START Supplied records

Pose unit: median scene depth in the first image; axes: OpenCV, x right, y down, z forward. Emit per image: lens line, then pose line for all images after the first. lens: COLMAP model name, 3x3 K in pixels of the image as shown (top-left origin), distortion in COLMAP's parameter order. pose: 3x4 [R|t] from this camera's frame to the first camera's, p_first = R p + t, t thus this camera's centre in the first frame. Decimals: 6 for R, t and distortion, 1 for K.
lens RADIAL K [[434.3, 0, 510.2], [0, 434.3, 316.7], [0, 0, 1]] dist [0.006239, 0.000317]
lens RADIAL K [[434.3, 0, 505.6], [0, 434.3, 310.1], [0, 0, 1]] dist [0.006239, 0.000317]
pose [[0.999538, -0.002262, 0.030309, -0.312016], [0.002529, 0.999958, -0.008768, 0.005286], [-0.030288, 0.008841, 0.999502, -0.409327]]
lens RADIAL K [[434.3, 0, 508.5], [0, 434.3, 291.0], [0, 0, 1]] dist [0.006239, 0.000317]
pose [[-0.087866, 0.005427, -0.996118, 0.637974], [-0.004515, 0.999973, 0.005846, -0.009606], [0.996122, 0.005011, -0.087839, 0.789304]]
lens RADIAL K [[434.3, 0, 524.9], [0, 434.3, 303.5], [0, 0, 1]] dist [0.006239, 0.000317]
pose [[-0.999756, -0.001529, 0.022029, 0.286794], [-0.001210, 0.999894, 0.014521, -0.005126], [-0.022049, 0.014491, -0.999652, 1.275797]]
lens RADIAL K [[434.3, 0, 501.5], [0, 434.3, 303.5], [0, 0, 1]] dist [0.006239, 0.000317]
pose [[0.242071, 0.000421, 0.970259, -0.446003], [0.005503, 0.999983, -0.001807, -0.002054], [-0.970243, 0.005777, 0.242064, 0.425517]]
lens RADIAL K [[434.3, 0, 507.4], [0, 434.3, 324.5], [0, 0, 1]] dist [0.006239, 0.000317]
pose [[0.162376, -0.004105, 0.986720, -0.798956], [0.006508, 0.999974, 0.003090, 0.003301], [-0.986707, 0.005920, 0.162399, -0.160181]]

END Supplied records

The full listing needs to be output again, exactly as it reads.

§ **Your response**
Pose unit: median scene depth in the first image; axes: OpenCV, x right, y down, z forward. Emit per image: lens line, then pose line for all images after the first. lens: COLMAP model name, 3x3 K in pixels of the image as shown (top-left origin), distortion in COLMAP's parameter order. pose: 3x4 [R|t] from this camera's frame to the first camera's, p_first = R p + t, t thus this camera's centre in the first frame. Decimals: 6 for R, t and distortion, 1 for K.
lens RADIAL K [[434.3, 0, 510.2], [0, 434.3, 316.7], [0, 0, 1]] dist [0.006239, 0.000317]
lens RADIAL K [[434.3, 0, 505.6], [0, 434.3, 310.1], [0, 0, 1]] dist [0.006239, 0.000317]
pose [[0.999538, -0.002262, 0.030309, -0.312016], [0.002529, 0.999958, -0.008768, 0.005286], [-0.030288, 0.008841, 0.999502, -0.409327]]
lens RADIAL K [[434.3, 0, 508.5], [0, 434.3, 291.0], [0, 0, 1]] dist [0.006239, 0.000317]
pose [[-0.087866, 0.005427, -0.996118, 0.637974], [-0.004515, 0.999973, 0.005846, -0.009606], [0.996122, 0.005011, -0.087839, 0.789304]]
lens RADIAL K [[434.3, 0, 524.9], [0, 434.3, 303.5], [0, 0, 1]] dist [0.006239, 0.000317]
pose [[-0.999756, -0.001529, 0.022029, 0.286794], [-0.001210, 0.999894, 0.014521, -0.005126], [-0.022049, 0.014491, -0.999652, 1.275797]]
lens RADIAL K [[434.3, 0, 501.5], [0, 434.3, 303.5], [0, 0, 1]] dist [0.006239, 0.000317]
pose [[0.242071, 0.000421, 0.970259, -0.446003], [0.005503, 0.999983, -0.001807, -0.002054], [-0.970243, 0.005777, 0.242064, 0.425517]]
lens RADIAL K [[434.3, 0, 507.4], [0, 434.3, 324.5], [0, 0, 1]] dist [0.006239, 0.000317]
pose [[0.162376, -0.004105, 0.986720, -0.798956], [0.006508, 0.999974, 0.003090, 0.003301], [-0.986707, 0.005920, 0.162399, -0.160181]]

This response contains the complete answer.